Florida education news: Armed teachers, education spending, vaping and more

A roundup of stories from around the state.
Students and supporters of March For Our Lives, including Rep. Susan Valdes, former Hillsborough County School Board member, participated in a rally opposing HB 7093 on the Old State Capitol steps on April 3, 2019 at the Florida State Capitol in Tallahassee, Florida. HB 7093 proposes arming teachers. MONICA HERNDON   |   Times
Students and supporters of March For Our Lives, including Rep. Susan Valdes, former Hillsborough County School Board member, participated in a rally opposing HB 7093 on the Old State Capitol steps on April 3, 2019 at the Florida State Capitol in Tallahassee, Florida. HB 7093 proposes arming teachers. MONICA HERNDON | Times
Published April 29

ARMED TEACHERS: A growing number of Florida school districts say they will reject a provision in legislation moving through the Florida Legislature that would allow teachers to participate in the state’s armed guardian program. More from WLRN.

BUDGETS: The state House and Senate appropriations chairmen cut a deal on most of the remaining education spending disagreements between the two chambers, the News Service of Florida reports. The plan calls for $248 more per student in overall funding, and $233 million for teacher bonuses. More from Florida Politics.

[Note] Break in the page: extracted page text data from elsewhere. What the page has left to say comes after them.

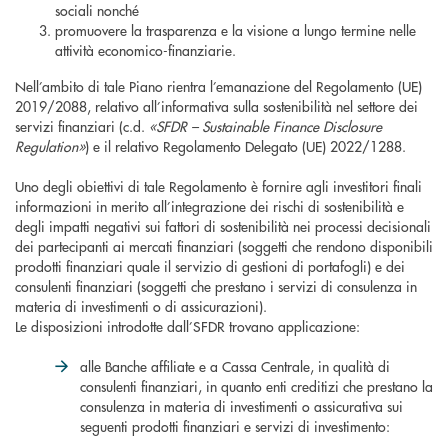
sociali nonché
promuovere la trasparenza e la visione a lungo termine nelle
attività economico-finanziarie.
Nell’ambito di tale Piano rientra l’emanazione del Regolamento (UE)
2019/2088, relativo all’informativa sulla sostenibilità nel settore dei
servizi finanziari (c.d.
«SFDR – Sustainable Finance Disclosure
Regulation»
) e il relativo Regolamento Delegato (UE) 2022/1288.
Uno degli obiettivi di tale Regolamento è fornire agli investitori finali
informazioni in merito all’integrazione dei rischi di sostenibilità e
degli impatti negativi sui fattori di sostenibilità nei processi decisionali
dei partecipanti ai mercati finanziari (soggetti che rendono disponibili
prodotti finanziari quale il servizio di gestioni di portafogli) e dei
consulenti finanziari (soggetti che prestano i servizi di consulenza in
materia di investimenti o di assicurazioni).
Le disposizioni introdotte dall’SFDR trovano applicazione:
alle Banche affiliate e a Cassa Centrale, in qualità di
consulenti finanziari, in quanto enti creditizi che prestano la
consulenza in materia di investimenti o assicurativa sui
seguenti prodotti finanziari e servizi di investimento:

CHARTER SCHOOLS: A prominent charter school lobbyist urges Polk County School Board members to reconsider their recent rejection of a new charter school application, the Ledger reports. • Plans advance for a new charter high school in Okaloosa County, the Northwest Florida Daily News reports.

TAXES: A House bill that would require school districts to share local property tax revenue with charter schools does not yet have a clear path through the Senate, the News Service of Florida reports.

ACHIEVEMENT GAP: The Alachua County school district prepares to expand the AVID program into more middle and high schools as a way to improve students’ academic skills, the Gainesville Sun reports. Students already in the program say it has helped them.

AFTER MICHAEL: The Bay County school district secures added state financial support for Hurricane Michael recovery efforts, but it won’t be enough to avoid laying off about 100 employees, the Panama City News Herald reports. District students and staff continue to feel post-storm stress, the News-Herald reports.

VAPING: Florida schools get on the front line of educating children about the dangers of vaping, which is growing in use, the Sun-Sentinel reports.

EARLY EDUCATION: Florida’s prekindergarten program reaches large numbers of children but its quality is lacking, the Herald-Tribune reports.

TERM LIMITS: St. Johns County School Board members speak out against a proposal to limit board terms, the St. Augustine Record reports.

REPORT CARDS: The Monroe County school district considers moving to paperless report cards, the Keys Weekly reports.

COURT CHALLENGES: School vouchers appear to be the only controversial issue with a likely Supreme Court challenge ahead to make it through the Florida Legislature, despite hopes for a conservative court to make its mark, GateHouse reports.

HIRING: The Volusia County school district considers changes to its hiring procedures as it confronts a shortage of potential applicants, the Daytona Beach News-Journal reports.

LABOR NEWS: The state Public Employee Relations Commission sides with the faculty union at Florida Polytechnic University in citing the institution with unfair labor practices, the Ledger reports.

TODAY: Senate session, 10 a.m. (On special order: SB 464 prepaid college programs. On 2nd reading: SB 1444 do not hire teacher list) • House session, 10:30 p.m. (On third reading: HB 839 higher education, HB 1127 do not hire teacher list, HB 189 dual enrollment. On special order: HB 190 Bright Futures, SB 7070 vouchers. Several key bills remain on second reading.)